Additionally, practically all male traits that have been associated with a short-term mate desirability have similarly been associated with long-term mate desirability.
Differences have been in magnitude, but not type.
And traits that have no obvious benefit for short-term mating are somehow still valued highly in short-term mates.
Why?
The best explanation, in my opinion, is that most short term relationships are merely jump-off points to long term relationships.
I have noticed a tendency for people to say "but that's for long term mating, what about short term mating" when general tendencies of mating behavior are described.
As if these two strategies were equally relevant, or appeared at the same rate.
As if every woman pursued both.
This confuses mating strategy (an individual predisposition) with what is perceived as attractive (largely the same regardless of short/long term orientation).
It exaggerates the relevance of the "promiscuous 10%" - the minority with a high sociosexuality who pursue short term.
Or, think about it this way: the pursuit of monogamous relationships can be generalized to most people.
Hypersexuality, high promiscuity, sex without emotional attachment, ONSs, etc. cannot.
Not judging anything btw - just describing.

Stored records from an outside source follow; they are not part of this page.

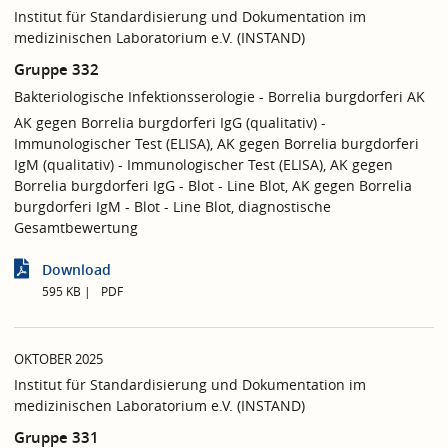
Institut für Standardisierung und Dokumentation im
medizinischen Laboratorium e.V. (INSTAND)
Gruppe 332
Bakteriologische Infektionsserologie - Borrelia burgdorferi AK
AK gegen Borrelia burgdorferi IgG (qualitativ) -
Immunologischer Test (ELISA), AK gegen Borrelia burgdorferi
IgM (qualitativ) - Immunologischer Test (ELISA), AK gegen
Borrelia burgdorferi IgG - Blot - Line Blot, AK gegen Borrelia
burgdorferi IgM - Blot - Line Blot, diagnostische
Gesamtbewertung
Download
595 KB
PDF
OKTOBER 2025
Institut für Standardisierung und Dokumentation im
medizinischen Laboratorium e.V. (INSTAND)
Gruppe 331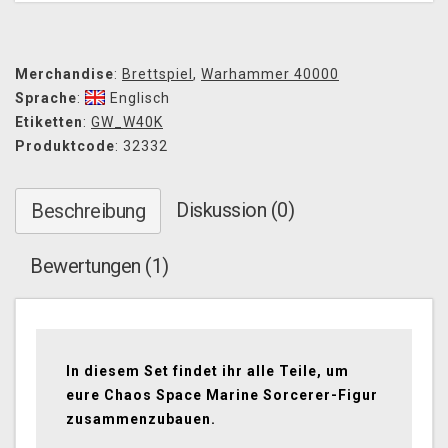
Merchandise
:
Brettspiel
,
Warhammer 40000
Sprache
:
Englisch
Etiketten
:
GW_W40K
Produktcode
: 32332
Diskussion (0)
Beschreibung
Bewertungen (1)
In diesem Set findet ihr alle Teile, um
eure Chaos Space Marine Sorcerer-Figur
zusammenzubauen.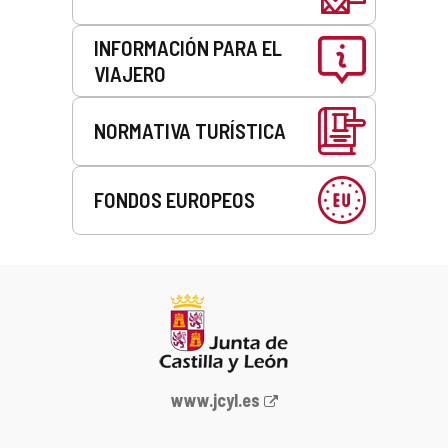
INFORMACIÓN PARA EL
VIAJERO
NORMATIVA TURÍSTICA
FONDOS EUROPEOS
Portal
www.jcyl.es
web
de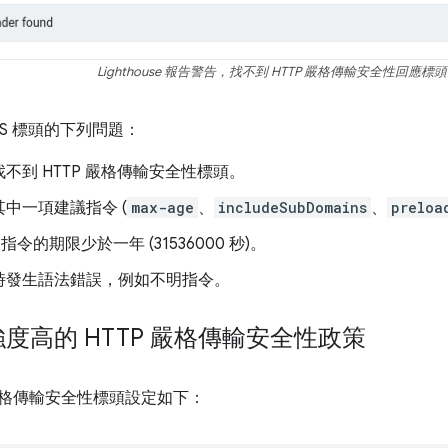
Lighthouse 報告警告，找不到 HTTP 嚴格傳輸安全性回應標
TS 標頭的下列問題：
不到 HTTP 嚴格傳輸安全性標頭。
中一項建議指令 (
max-age
、
includeSubDomains
、
preloa
指令的期限少於一年 (31536000 秒)。
時發生語法錯誤，例如不明指令。
度高的 HTTP 嚴格傳輸安全性政策
 嚴格傳輸安全性標頭設定如下：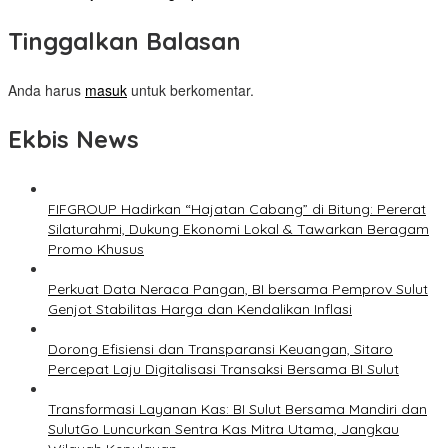
Tinggalkan Balasan
Anda harus
masuk
untuk berkomentar.
Ekbis News
FIFGROUP Hadirkan “Hajatan Cabang” di Bitung: Pererat
Silaturahmi, Dukung Ekonomi Lokal & Tawarkan Beragam
Promo Khusus
Perkuat Data Neraca Pangan, BI bersama Pemprov Sulut
Genjot Stabilitas Harga dan Kendalikan Inflasi
Dorong Efisiensi dan Transparansi Keuangan, Sitaro
Percepat Laju Digitalisasi Transaksi Bersama BI Sulut
Transformasi Layanan Kas: BI Sulut Bersama Mandiri dan
SulutGo Luncurkan Sentra Kas Mitra Utama, Jangkau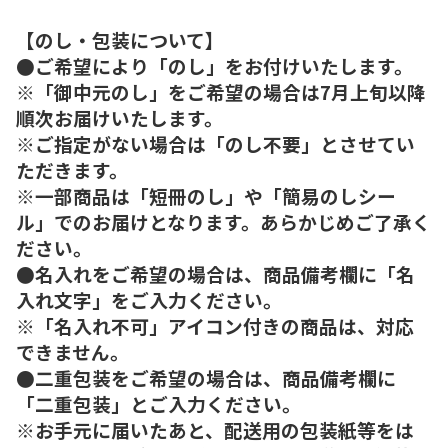
【のし・包装について】
●ご希望により「のし」をお付けいたします。
※「御中元のし」をご希望の場合は7月上旬以降
順次お届けいたします。
※ご指定がない場合は「のし不要」とさせてい
ただきます。
※一部商品は「短冊のし」や「簡易のしシー
ル」でのお届けとなります。あらかじめご了承く
ださい。
●名入れをご希望の場合は、商品備考欄に「名
入れ文字」をご入力ください。
※「名入れ不可」アイコン付きの商品は、対応
できません。
●二重包装をご希望の場合は、商品備考欄に
「二重包装」とご入力ください。
※お手元に届いたあと、配送用の包装紙等をは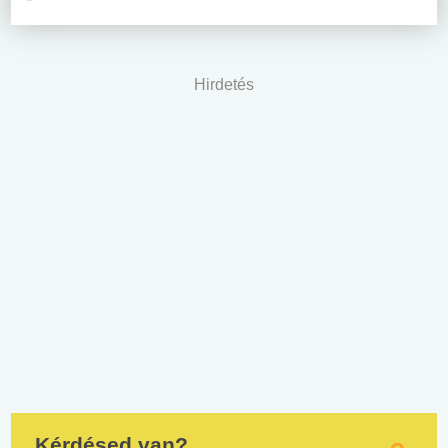
Hirdetés
Kérdésed van?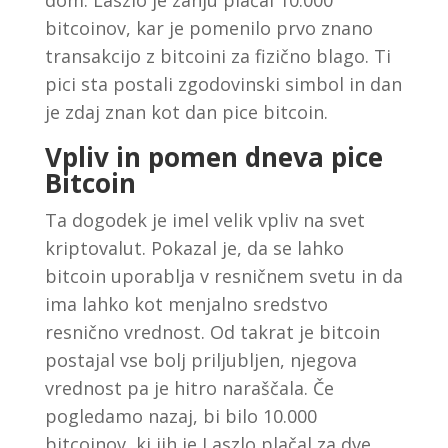
bitcoinov, kar je pomenilo prvo znano
transakcijo z bitcoini za fizično blago. Ti
pici sta postali zgodovinski simbol in dan
je zdaj znan kot dan pice bitcoin.
Vpliv in pomen dneva pice
Bitcoin
Ta dogodek je imel velik vpliv na svet
kriptovalut. Pokazal je, da se lahko
bitcoin uporablja v resničnem svetu in da
ima lahko kot menjalno sredstvo
resnično vrednost. Od takrat je bitcoin
postajal vse bolj priljubljen, njegova
vrednost pa je hitro naraščala. Če
pogledamo nazaj, bi bilo 10.000
bitcoinov, ki jih je Laszlo plačal za dve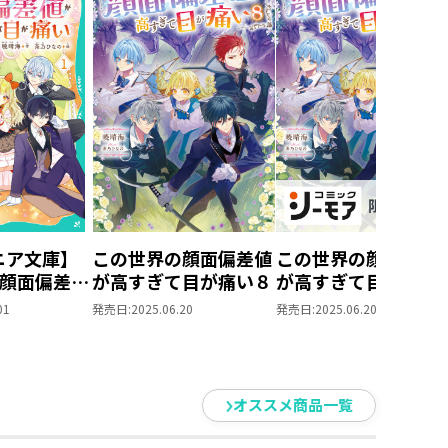
ニア文庫】
この世界の顔面偏差値
この世界の顔面偏差
顔面偏差値
が高すぎて目が痛い８
が高すぎて目が痛い
目が痛い1
8【シーモア限定書
01
発売日:
2025.06.20
発売日:
2025.06.20
下ろしSS＆電子書籍
限定SS付き】
オススメ商品一覧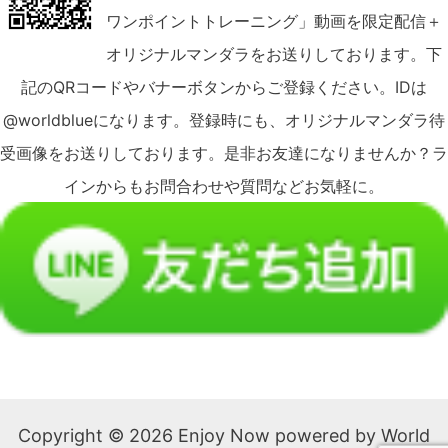
ワンポイントトレーニング」動画を限定配信＋
オリジナルマンダラをお送りしております。下
記のQRコードやバナーボタンからご登録ください。IDは
@worldblueになります。登録時にも、オリジナルマンダラ待
受画像をお送りしております。是非お友達になりませんか？ラ
インからもお問合わせや質問などお気軽に。
Copyright © 2026 Enjoy Now powered by World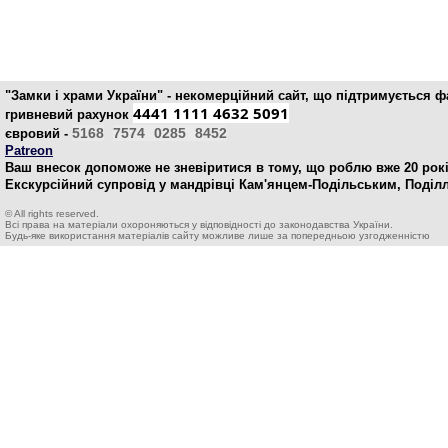
"Замки і храми України" - некомерційний cайт, що підтримується 
4441 1111 4632 5091
гривневий рахунок
5168
7574
0285
8452
євровий -
Patreon
Ваш внесок допоможе не зневіритися в тому, що роблю вже 20 рокі
Екскурсійний супровід у мандрівці Кам'янцем-Подільським, Поділ
© All rights reserved.
Всі права на матеріали охороняються у відповідності до законодавства України.
Будь-яке використання матеріалів сайту можливе лише за попередньою узгодженністю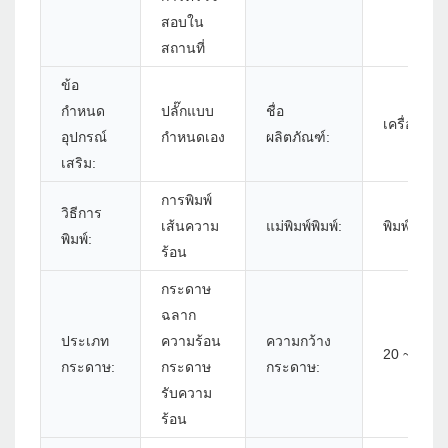
สอบใน
สถานที่
ข้อ
กำหนด
ปลั๊กแบบ
ชื่อ
เครื่องพิม
อุปกรณ์
กำหนดเอง
ผลิตภัณฑ์:
เสริม:
การพิมพ์
วิธีการ
เส้นความ
แม่พิมพ์พิมพ์:
พิมพ์ฉลากพ
พิมพ์:
ร้อน
กระดาษ
ฉลาก
ประเภท
ความร้อน
ความกว้าง
20 ~ 82 ม
กระดาษ:
กระดาษ
กระดาษ:
รับความ
ร้อน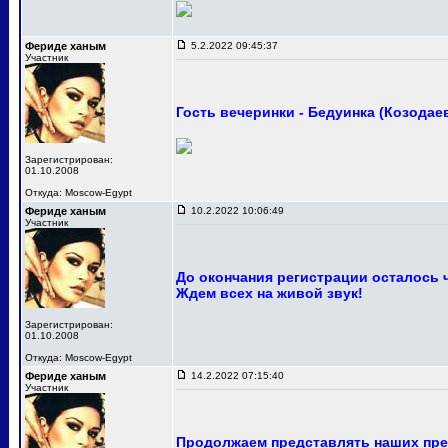
Фериде ханым
5.2.2022 09:45:37
Участник
Гость вечеринки - Бедуинка (Козодае
Зарегистрирован:
01.10.2008
Откуда: Moscow-Egypt
Фериде ханым
10.2.2022 10:06:49
Участник
До окончания регистрации осталось 
Ждем всех на живой звук!
Зарегистрирован:
01.10.2008
Откуда: Moscow-Egypt
Фериде ханым
14.2.2022 07:15:40
Участник
Продолжаем представлять наших пре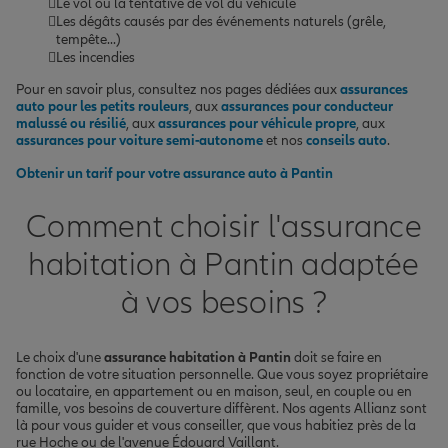
Le vol ou la tentative de vol du véhicule
Les dégâts causés par des événements naturels (grêle,
tempête...)
Les incendies
Pour en savoir plus, consultez nos pages dédiées aux
assurances
auto pour les petits rouleurs
, aux
assurances pour conducteur
malussé ou résilié
, aux
assurances pour véhicule propre
, aux
assurances pour voiture semi-autonome
et nos
conseils auto
.
Obtenir un tarif pour votre assurance auto à Pantin
Comment choisir l'assurance
habitation à Pantin adaptée
à vos besoins ?
Le choix d'une
assurance habitation à Pantin
doit se faire en
fonction de votre situation personnelle. Que vous soyez propriétaire
ou locataire, en appartement ou en maison, seul, en couple ou en
famille, vos besoins de couverture diffèrent. Nos agents Allianz sont
là pour vous guider et vous conseiller, que vous habitiez près de la
rue Hoche ou de l'avenue Édouard Vaillant.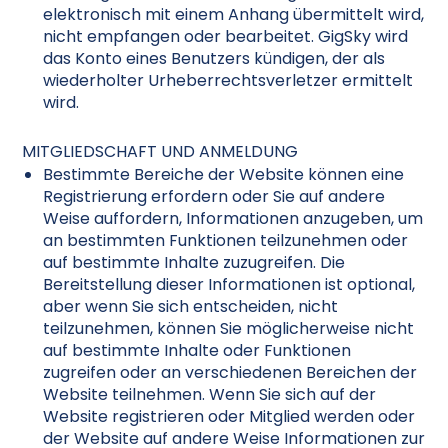
elektronisch mit einem Anhang übermittelt wird,
nicht empfangen oder bearbeitet. GigSky wird
das Konto eines Benutzers kündigen, der als
wiederholter Urheberrechtsverletzer ermittelt
wird.
MITGLIEDSCHAFT UND ANMELDUNG
Bestimmte Bereiche der Website können eine
Registrierung erfordern oder Sie auf andere
Weise auffordern, Informationen anzugeben, um
an bestimmten Funktionen teilzunehmen oder
auf bestimmte Inhalte zuzugreifen. Die
Bereitstellung dieser Informationen ist optional,
aber wenn Sie sich entscheiden, nicht
teilzunehmen, können Sie möglicherweise nicht
auf bestimmte Inhalte oder Funktionen
zugreifen oder an verschiedenen Bereichen der
Website teilnehmen. Wenn Sie sich auf der
Website registrieren oder Mitglied werden oder
der Website auf andere Weise Informationen zur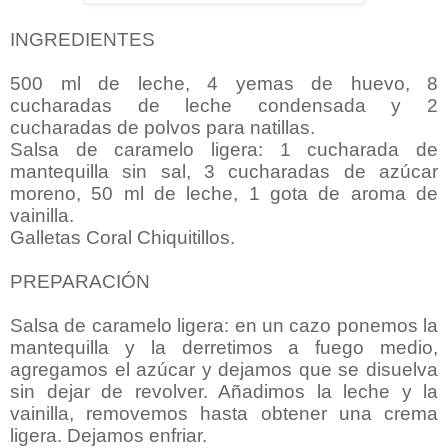
INGREDIENTES
500 ml de leche, 4 yemas de huevo, 8
cucharadas de leche condensada y 2
cucharadas de polvos para natillas.
Salsa de caramelo ligera: 1 cucharada de
mantequilla sin sal, 3 cucharadas de azúcar
moreno, 50 ml de leche, 1 gota de aroma de
vainilla.
Galletas Coral Chiquitillos.
PREPARACIÓN
Salsa de caramelo ligera: en un cazo ponemos la
mantequilla y la derretimos a fuego medio,
agregamos el azúcar y dejamos que se disuelva
sin dejar de revolver. Añadimos la leche y la
vainilla, removemos hasta obtener una crema
ligera. Dejamos enfriar.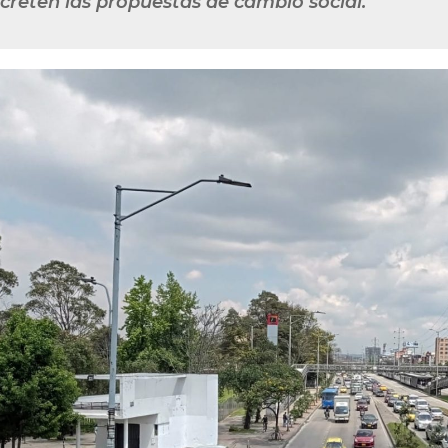
creten las propuestas de cambio social.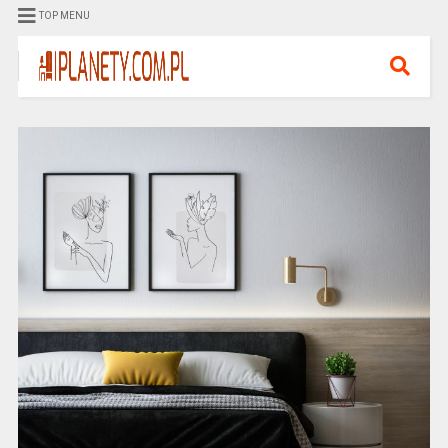
TOP MENU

Men who are interested in forming long-term relationships, or people in general who want to understand typical behavior, make a mistake by trying to generalize from short term strategists.
It is definitely not representative of most "female nature" or whatever else.
The "Dark Triad" is selected for assortatively: people who score high in these traits are more likely to pick and form relationships with others who do as well.
I expected a lot of "but revealed preferences" and "women lie on surveys." Most of the time this is a cope to continue believing an unsupported narrative.
The revealed preferences of men and women are that both prefer monogamy and faithful partners.
This is why most relationships are monogamous and why people rarely tolerate a promiscuous partner.
Fact is that most of the time people's stated preferences do align with their behaviors. Not always - there are occasionally neat exceptions - but very often.